The Darkness of Evil (Karen Vail #7)(27)
“Seriously?” Tarkoff asked.
“Seriously,” Ramos said. “Think about it. It’s a dangerous f*cking job. You know anyone who walks around saying, ‘I wanna be a correctional officer when I grow up? I wanna walk a beat surrounded by violent criminals and not have a decent weapon on my hip?’ No, man. If they want to go into federal law enforcement, they’re looking at FBI, DEA, ATF, Marshals, DHS. Bureau of Prisons? Not likely on that list. But Prisons doesn’t require a college degree. So if you can’t pass the exam to get into one of the sexy alphabet agencies, you take what you can get: Prisons. And at some point you try to get a transfer out. You may think that’s just my opinion, but I’m just tellin’ it like it is.”
“Once the inmates identify who the care bears are,” Hurdle said, “it’s game on.”
“Care bears?” Walters asked.
“Guards they know they can manipulate,” Hurdle said, “who’ll do what you want and get you what you want, because you’ve got something on them. These inmates know how to twist your arm, manipulate you. Once they know your personal shit, now what do you do? They own you. Because you’re a human being and you know their threats have weight behind them. And you know these bastards are the scum of the earth.” He looked again at Walters. “That’s how a good officer, with a good record and admirable intentions, gets dragged into the muck of prison life.”
“And that goes to what I was saying,” Ramos said. “It’s a big reason why I’ve never heard of anyone who aspires to be a correctional officer.”
Hurdle brought them up to speed on Gregory Greeling, the deputy murdered at Jasmine Marcks’s house, then nodded at Curtis. “You two find anything out after I left?”
Curtis brushed back his hair, which was beginning to show gray streaks. “Based on Jasmine Marcks’s account of when she last saw him and when a neighbor discovered the body, he was killed in a window that we can narrow down to between 11:35 AM and 1:00 PM. That fit with what the ME estimated from liver temp.”
“That timeline also fits with what happened at Potter,” Vail said. “If Marcks escaped from the truck around 9:00 AM, he had time to get into Virginia and over to Jasmine’s house by the time the officer was killed.”
“You think Marcks did Greeling?” Tarkoff asked.
Curtis turned to Vail. This was clearly her call.
“There were odd markings on Greeling’s body, the abdomen specifically. Postmortem slices through the skin, adipose, and fascia to the muscle layer. Parallel lines. And his genitals were excised.”
A few of the men winced.
“I’m not trying to be graphic,” she said. “It’s significant because we’ve seen this before. Most of Roscoe Lee Marcks’s victims had this same pattern carved into them. Same with the genitalia. I know you’re all intimately familiar with MO. But it doesn’t really apply here relative to the previous Blood Lines murders because it’s a different scenario, different situation. If we assume that Marcks is responsible for this deputy’s murder, he was not selecting his victim based on the same set of criteria he used for his previous vics. This was an opportunistic kill, one out of necessity. He’s presumably after Jasmine. Greeling was in his way and presented the biggest threat. So he took him out.”

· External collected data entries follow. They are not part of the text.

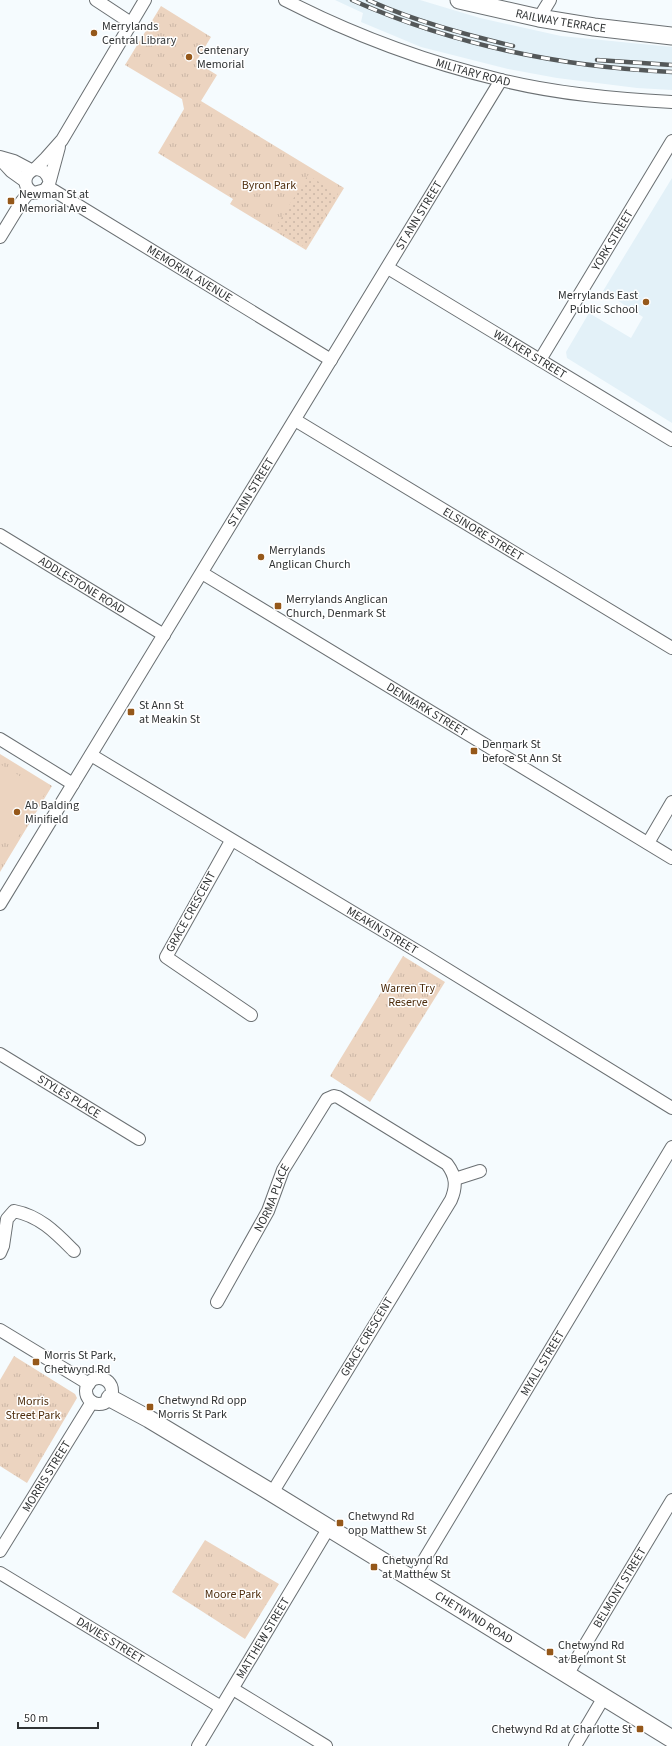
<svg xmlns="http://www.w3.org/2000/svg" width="672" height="1746" viewBox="0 0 672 1746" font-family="'Source Sans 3',sans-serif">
<defs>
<pattern id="grass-tufts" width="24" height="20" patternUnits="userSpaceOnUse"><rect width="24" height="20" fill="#ecd4c0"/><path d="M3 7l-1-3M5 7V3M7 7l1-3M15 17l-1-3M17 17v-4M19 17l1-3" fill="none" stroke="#cbb6a6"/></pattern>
<pattern id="garden-dots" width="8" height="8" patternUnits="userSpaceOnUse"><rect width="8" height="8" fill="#ecd4c0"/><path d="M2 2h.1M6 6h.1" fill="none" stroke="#cbb6a6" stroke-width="1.8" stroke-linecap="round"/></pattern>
</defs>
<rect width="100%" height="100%" fill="#f5fbfe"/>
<!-- built -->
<path fill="#e3f1f8" d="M335,0H420L480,18L561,36L672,47V90L637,88L557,78L508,69L421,47L361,22L363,13Z
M672,178V423L567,358L566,352L589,313L631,338L643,317L603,291Z"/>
<!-- grass -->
<path fill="url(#grass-tufts)" d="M161,6L211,37L196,62L217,75L201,101L344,188L306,250L230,204L233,199L158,153L184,109L182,99L125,65Z
M0,754L52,786L0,872Z
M403,956L445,982L370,1102L330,1076Z
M14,1356L75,1394L77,1398L27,1483L0,1466V1380Z
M205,1540L279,1584L245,1639L172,1592Z"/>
<!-- garden -->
<path fill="url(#garden-dots)" d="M308,175L338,194L305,247L275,228Z"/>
<!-- pitch -->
<path fill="#ecd4c0" d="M0,764L46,792L15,842L0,832Z"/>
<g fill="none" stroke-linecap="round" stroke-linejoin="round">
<!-- street casing -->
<g stroke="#6b7073" stroke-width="14">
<g id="street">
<path d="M96,0L131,23"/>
<path id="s1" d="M285,0C353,35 426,62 501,80C557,94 615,99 672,102"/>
<path d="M539,18L550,0"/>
<path d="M0,157L14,161L31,170"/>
<path d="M0,159L11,171L25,181"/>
<path d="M35,169L46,158L62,140L145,0"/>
<path d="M49,180C47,172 42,169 35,169C23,174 22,187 34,193L45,190L49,184L59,147"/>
<path id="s2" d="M48,187L331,360"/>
<path d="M0,237L22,201L30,191"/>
<path id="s3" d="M388,268L672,440"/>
<path id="s4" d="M540,360L672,141"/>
<path id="s5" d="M295,420L672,648"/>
<path id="s6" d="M0,535L164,635"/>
<path id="s7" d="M202,573L672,858"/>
<path d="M0,739L73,784"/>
<path id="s8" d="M91,755L422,954L672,1108"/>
<path d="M231,841L166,957L251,1015"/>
<path d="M648,843L672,802"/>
<path id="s9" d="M0,904L501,80"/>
<path id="s10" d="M0,1054L139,1139"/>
<path d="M455,1179L480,1171"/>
<path d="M0,1253L3,1246L7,1219L14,1211C40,1216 56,1233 74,1251"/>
<path id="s11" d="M217,1302L268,1211L283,1170L327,1099L334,1096L338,1097L447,1164C456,1176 457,1186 451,1200L272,1493"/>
<path d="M0,1330L89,1384"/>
<circle cx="99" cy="1391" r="13"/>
<path id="s12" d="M0,1551L92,1402"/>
<path id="s13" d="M0,1573L221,1707"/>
<path id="s14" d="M412,1580L672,1147"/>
<path id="s15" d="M567,1675L672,1500"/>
<path d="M233,1689L326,1746"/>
<path id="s16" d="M198,1746L328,1529"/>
<path d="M575,1746L604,1697"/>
</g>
</g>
<!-- secondary casing -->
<g stroke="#6b7073" stroke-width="19">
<g id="secondary">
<path id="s17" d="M459,0L539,18L594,27L672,36"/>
<path id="s18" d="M110,1398L149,1419L272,1493L672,1739"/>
</g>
</g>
<!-- street -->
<use href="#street" stroke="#fff" stroke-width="12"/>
<!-- secondary -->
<use href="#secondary" stroke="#fff" stroke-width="17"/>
<!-- rail casing -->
<g stroke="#545859" stroke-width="4.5">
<path id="rail" d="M352,0C453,45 562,67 672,72
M368,0C414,21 464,34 513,46
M597,60L672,65"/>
</g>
<!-- rail -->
<use href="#rail" stroke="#fff" stroke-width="3" stroke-dasharray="9" stroke-linecap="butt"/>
</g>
<!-- markers -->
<g fill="#95581a" stroke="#fff" stroke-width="1.5">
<circle cx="94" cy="33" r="4"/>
<circle cx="189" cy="57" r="4"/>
<rect x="7" y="197" width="8" height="8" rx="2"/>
<circle cx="646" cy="302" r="4"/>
<circle cx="261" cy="557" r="4"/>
<rect x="274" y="602" width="8" height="8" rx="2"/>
<rect x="127" y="708" width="8" height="8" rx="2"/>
<rect x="470" y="747" width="8" height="8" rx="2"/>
<circle cx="17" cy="812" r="4"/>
<rect x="32" y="1358" width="8" height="8" rx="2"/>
<rect x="146" y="1403" width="8" height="8" rx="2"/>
<rect x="336" y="1519" width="8" height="8" rx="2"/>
<rect x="370" y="1563" width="8" height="8" rx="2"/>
<rect x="546" y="1648" width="8" height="8" rx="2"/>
<rect x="636" y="1725" width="8" height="8" rx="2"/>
</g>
<g text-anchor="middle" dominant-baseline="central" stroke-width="3" stroke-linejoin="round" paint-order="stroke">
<!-- street labels -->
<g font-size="12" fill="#303334" stroke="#fff">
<text stroke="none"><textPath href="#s17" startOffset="104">RAILWAY TERRACE</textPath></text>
<text stroke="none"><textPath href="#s1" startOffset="202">MILITARY ROAD</textPath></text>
<text stroke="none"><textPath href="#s9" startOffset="806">ST ANN STREET</textPath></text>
<text stroke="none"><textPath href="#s4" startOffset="140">YORK STREET</textPath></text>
<text stroke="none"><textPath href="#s2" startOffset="166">MEMORIAL AVENUE</textPath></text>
<text stroke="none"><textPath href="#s3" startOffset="166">WALKER STREET</textPath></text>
<text stroke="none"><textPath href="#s9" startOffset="482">ST ANN STREET</textPath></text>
<text stroke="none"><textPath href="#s5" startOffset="220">ELSINORE STREET</textPath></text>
<text stroke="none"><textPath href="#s6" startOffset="96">ADDLESTONE ROAD</textPath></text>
<text stroke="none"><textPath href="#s7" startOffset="263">DENMARK STREET</textPath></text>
<text transform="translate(191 912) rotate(-61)">GRACE CRESCENT</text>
<text stroke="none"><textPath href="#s8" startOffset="340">MEAKIN STREET</textPath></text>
<text stroke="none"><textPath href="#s10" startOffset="81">STYLES PLACE</textPath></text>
<text stroke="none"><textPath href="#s11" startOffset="118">NORMA PLACE</textPath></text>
<text transform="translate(367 1337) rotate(-59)">GRACE CRESCENT</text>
<text stroke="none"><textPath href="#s14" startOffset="253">MYALL STREET</textPath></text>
<text stroke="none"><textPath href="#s12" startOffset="88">MORRIS STREET</textPath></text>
<text stroke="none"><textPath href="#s15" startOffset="102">BELMONT STREET</textPath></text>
<text stroke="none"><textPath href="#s18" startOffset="425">CHETWYND ROAD</textPath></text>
<text stroke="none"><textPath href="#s16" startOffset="126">MATTHEW STREET</textPath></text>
<text stroke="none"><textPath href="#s13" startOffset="129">DAVIES STREET</textPath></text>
</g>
<!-- poi labels -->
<g font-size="12" fill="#303334" stroke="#fff" text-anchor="start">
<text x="102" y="26">Merrylands<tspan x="102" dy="14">Central Library</tspan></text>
<text x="197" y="50">Centenary<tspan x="197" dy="14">Memorial</tspan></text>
<text x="19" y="194">Newman St at<tspan x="19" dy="14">Memorial Ave</tspan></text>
<text x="638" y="295" text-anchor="end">Merrylands East<tspan x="638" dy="14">Public School</tspan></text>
<text x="269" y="550">Merrylands<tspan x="269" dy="14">Anglican Church</tspan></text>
<text x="286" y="599">Merrylands Anglican<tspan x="286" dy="14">Church, Denmark St</tspan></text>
<text x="139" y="705">St Ann St<tspan x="139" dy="14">at Meakin St</tspan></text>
<text x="482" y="744">Denmark St<tspan x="482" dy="14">before St Ann St</tspan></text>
<text x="25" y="805">Ab Balding<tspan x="25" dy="14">Minifield</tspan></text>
<text x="44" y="1355">Morris St Park,<tspan x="44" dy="14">Chetwynd Rd</tspan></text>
<text x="158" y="1400">Chetwynd Rd opp<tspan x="158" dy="14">Morris St Park</tspan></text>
<text x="348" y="1516">Chetwynd Rd<tspan x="348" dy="14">opp Matthew St</tspan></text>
<text x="382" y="1560">Chetwynd Rd<tspan x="382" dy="14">at Matthew St</tspan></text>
<text x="558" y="1645">Chetwynd Rd<tspan x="558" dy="14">at Belmont St</tspan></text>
<text x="632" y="1729" text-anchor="end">Chetwynd Rd at Charlotte St</text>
</g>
<!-- park labels -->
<g font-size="12" fill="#4f2e0e" stroke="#fff">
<text x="269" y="185">Byron Park</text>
<text x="408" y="988">Warren Try<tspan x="408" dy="14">Reserve</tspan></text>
<text x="33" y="1401">Morris<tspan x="33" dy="14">Street Park</tspan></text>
<text x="233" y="1594">Moore Park</text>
</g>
</g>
<!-- scale -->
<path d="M18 1722v6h80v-6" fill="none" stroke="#303334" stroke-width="2"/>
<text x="24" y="1722" font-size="12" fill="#303334" stroke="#ffffff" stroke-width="3" paint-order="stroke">50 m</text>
</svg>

“But the markings,” Walters said. “The ‘blood lines.’ It’s a pattern, so more than likely it’s the same guy. It’s Marcks.”

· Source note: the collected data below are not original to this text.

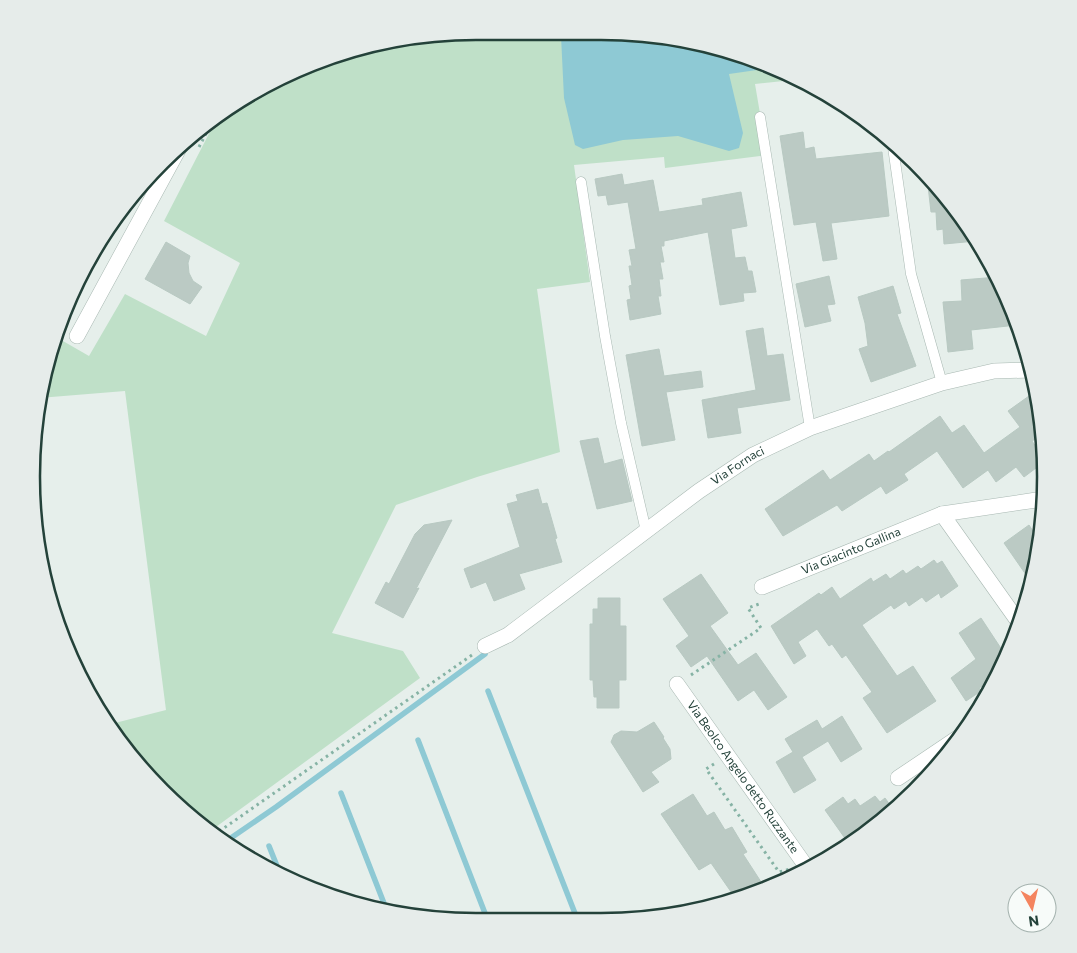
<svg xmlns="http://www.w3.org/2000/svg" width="1077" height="953" font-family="Commissioner,sans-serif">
<rect width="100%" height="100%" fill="#e6efeb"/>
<g fill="#bfe0c8">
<path d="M477 31 687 40 793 80 755 84 767 155 665 168 664 157 574 165 590 282 537 289 560 452 477 477 396 505 332 633 403 651 420 678 209 832 142 770 111 724 166 710 125 391 39 398 40 390 56 337 89 356 125 294 206 336 240 263 164 221 216 120 279 77 362 46Z"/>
<path d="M133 195 60 324 65 306 123 206Z"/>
</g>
<path fill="#8ec9d4" d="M563 35 687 40 764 69 729 74 743 133 739 148 729 151 678 136 623 140 583 149 575 145 564 98 561 36Z"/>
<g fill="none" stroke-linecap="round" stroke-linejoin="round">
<g stroke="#8ec9d4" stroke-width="5.5">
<path d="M488 691 578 921"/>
<path d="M418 740 488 921"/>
<path d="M341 793 387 911"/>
<path d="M225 842 276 807 485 654"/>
<path d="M269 846 281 876"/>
</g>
</g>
<g fill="#bbcac4" stroke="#b8c9c2">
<path d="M803 132 805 149 814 147 816 159 882 152 889 216 831 223 837 259 823 261 816 222 794 225 780 136Z"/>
<path d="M622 174 624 185 653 180 659 212 703 205 702 199 741 192 747 226 731 229 735 258 745 257 748 271H752L756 292 743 293 744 301 720 305 708 232 664 241V246H661L664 262H660L663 279H659L661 296H658L661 314 630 320 627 300 631 299 629 286 632 285 629 266H632L629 250 636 249 628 202 608 205 606 195 598 196 595 179Z"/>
<path d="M927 177 954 205 976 241 944 244 943 229 937 230 936 212H931Z"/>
<path d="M166 242 190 256 188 263 189 273 193 281 202 287 190 304 145 279Z"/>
<path d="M829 276 835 304 827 305 831 321 805 327 796 284Z"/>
<path d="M998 277 1017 325 971 330 973 349 948 352 943 302 962 301 961 280Z"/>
<path d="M893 286 901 313 897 314 916 366 871 382 859 349 868 346 865 323 858 297Z"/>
<path d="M763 328 767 356 783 354 790 400 737 408 741 433 708 438 702 400 756 390 746 331Z"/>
<path d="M659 349 664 376 701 371 703 387 666 392 675 440 642 446 626 355Z"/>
<path d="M1029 396 1039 410 1043 434 1032 441 1044 459V462L1024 477 1016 467 996 482 988 470 963 488 937 451 904 474 908 480 886 494 881 486 842 511 837 505 783 536 765 509 823 470 830 480 869 454 874 461 888 451 889 452 940 416 952 433 964 425 984 453 1020 427 1008 411Z"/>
<path d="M598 438 604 464 622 459 632 501 597 509 580 441Z"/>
<path d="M538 489 542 504 547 503 557 538 555 539 562 562 519 574 525 589 494 601 486 582 471 588 464 569 520 547 507 504 518 501 516 495Z"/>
<path d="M452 520 416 589 419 588 403 618 375 603 386 582 389 584 415 534 424 525Z"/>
<path d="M1029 525 1040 542 1031 582 1004 543Z"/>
<path d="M934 560 937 564 942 561 958 586 941 598 939 593 926 602 922 597 909 606 906 601 894 609 891 605 862 625 897 676 913 666 936 701 887 733 863 698 872 692 846 655 842 658 832 644 829 646 817 629 798 642 806 656 794 664 771 626 819 593 821 595 832 587 840 599 871 578 873 582 886 574 890 579 903 570 906 574 918 566 921 569Z"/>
<path d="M701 574 728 613 710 626 738 665 756 653 787 697 768 710 754 690 738 701 707 656 691 667 676 646 689 636 663 599Z"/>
<path d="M598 598H620V626H626V680H619V708H597V697H594L593 680H590V624H593V609H598Z"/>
<path d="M981 618 1006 656 996 678 979 688 981 691 966 701 951 678 976 659 959 633Z"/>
<path d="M842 716 862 749 841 762 828 741 802 757 816 780 794 793 776 762 793 752 785 739 817 720 822 729Z"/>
<path d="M654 722 664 737 663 738 670 749 671 759 651 772 659 782 643 792 611 742 614 735 621 731 637 732Z"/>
<path d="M693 794 707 816 714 812 725 830 732 827 747 852 743 854 765 888 736 899 711 863 699 870 661 814Z"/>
<path d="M875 796 880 802 885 798 893 809 872 830 849 844 825 810 843 797 848 804 855 799 860 806Z"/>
</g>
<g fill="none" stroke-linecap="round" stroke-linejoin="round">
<defs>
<g id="lane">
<path d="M760 117 810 428"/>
<path d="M892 140 911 274 942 383"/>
<path d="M581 182 605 336 621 423 646 531"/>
</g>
<g id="street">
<path d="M77 336 182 143"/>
<path d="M942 514 1020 624"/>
<path id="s1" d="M762 587 942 514 1043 499"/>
<path id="s2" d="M485 646 508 635 699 491 753 455 810 428 942 383 994 371 1032 370"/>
<path id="s3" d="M677 684 808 869"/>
<path d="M898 778 959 737"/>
</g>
</defs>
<use href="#lane" stroke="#a8b8b2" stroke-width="11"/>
<use href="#street" stroke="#a8b8b2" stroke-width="16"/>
<g stroke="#86b3a5" stroke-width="3" stroke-dasharray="2.5 4" stroke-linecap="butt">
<path d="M199 147 212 122"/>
<path d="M691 675 761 628 748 608 759 604"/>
<path d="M714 764 706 769 779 872 790 869"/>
<path d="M214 835 472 655"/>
</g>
<use href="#lane" stroke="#fff" stroke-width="10"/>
<use href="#street" stroke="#fff" stroke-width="15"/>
</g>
<g text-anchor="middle" stroke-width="5" stroke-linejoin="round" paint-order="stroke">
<g font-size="12" fill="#24423a" stroke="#f7fbf9">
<text dy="4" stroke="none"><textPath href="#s2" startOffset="311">Via Fornaci</textPath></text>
<text dy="4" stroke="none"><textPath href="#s1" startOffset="96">Via Giacinto Gallina</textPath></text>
<text dy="4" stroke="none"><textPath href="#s3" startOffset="114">Via Beolco Angelo detto Ruzzante</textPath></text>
</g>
</g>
<path d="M0 0H1077V953H0ZM476 40H601A436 436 0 0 1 1037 476V477A436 436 0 0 1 601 913H476A436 436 0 0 1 40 477V476A436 436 0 0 1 476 40Z" fill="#e6ecea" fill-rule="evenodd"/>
<path fill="none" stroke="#24423a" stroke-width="2.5" d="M476 40H601A436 436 0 0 1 1037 476V477A436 436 0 0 1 601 913H476A436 436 0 0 1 40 477V476A436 436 0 0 1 476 40Z"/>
<g transform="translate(1032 908) rotate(172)"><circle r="24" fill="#f7fbf9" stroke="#a3b1ad"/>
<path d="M0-4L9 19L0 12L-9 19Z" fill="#f4845f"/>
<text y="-8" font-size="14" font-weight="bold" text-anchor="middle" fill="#24423a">N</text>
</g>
</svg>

“In the Behavioral Analysis Unit, we call these ‘patterns’ ritual behavior. Bottom line is that it’s things the offender does with the body, or crime scene, before or after he kills the victim. These are things that have nothing to do with succeeding in his crime. He measures success as murdering the person and doing it without getting discovered. The things he does to successfully kill his victim and get away with it make up his MO.
“These postmortem ‘blood line’ markings have meaning to him. We may not be able to make sense of what they mean, or why he’s doing them—but all that matters for the moment is that he felt the need to make them. It feeds some inner desire. It’s comforting to him in some way. Because of that, the offender does it on all his victims, or almost all, depending on the situation. He enjoys doing it and it becomes like a signature that allows us to link his kills.”
“So,” Walters said, spreading his hands apart, “what you’re saying is that I was right.”
“Do we know what kind of knife or implement he used to make those lines?” Tarkoff asked. “Kitchen knife that he found at the scene or—”
“Great question, Ben,” Vail said. “No, this was something we’re almost certain he brought with him.”
“At one of the earlier crime scenes,” Curtis said, “we found a karambit.”
Tarkoff leaned forward. “A what?”
“One nasty weapon,” Ramos said. “A guy in my unit in Iraq, he had one. He picked it up in Southeast Asia. Indonesia, I think. Curved blade, looks like an animal’s claw. There are a lot of variations but the more modern ones have double-sided edges and are used for slashing and fighting. The original karambits are small and have a finger ring and extend down from the fist, attached to the pinky. When you punch your enemy, he never sees the blade and you do some serious damage. Like I said, if you know how it to use it, it’s deadly in seconds with a minimum of effort.”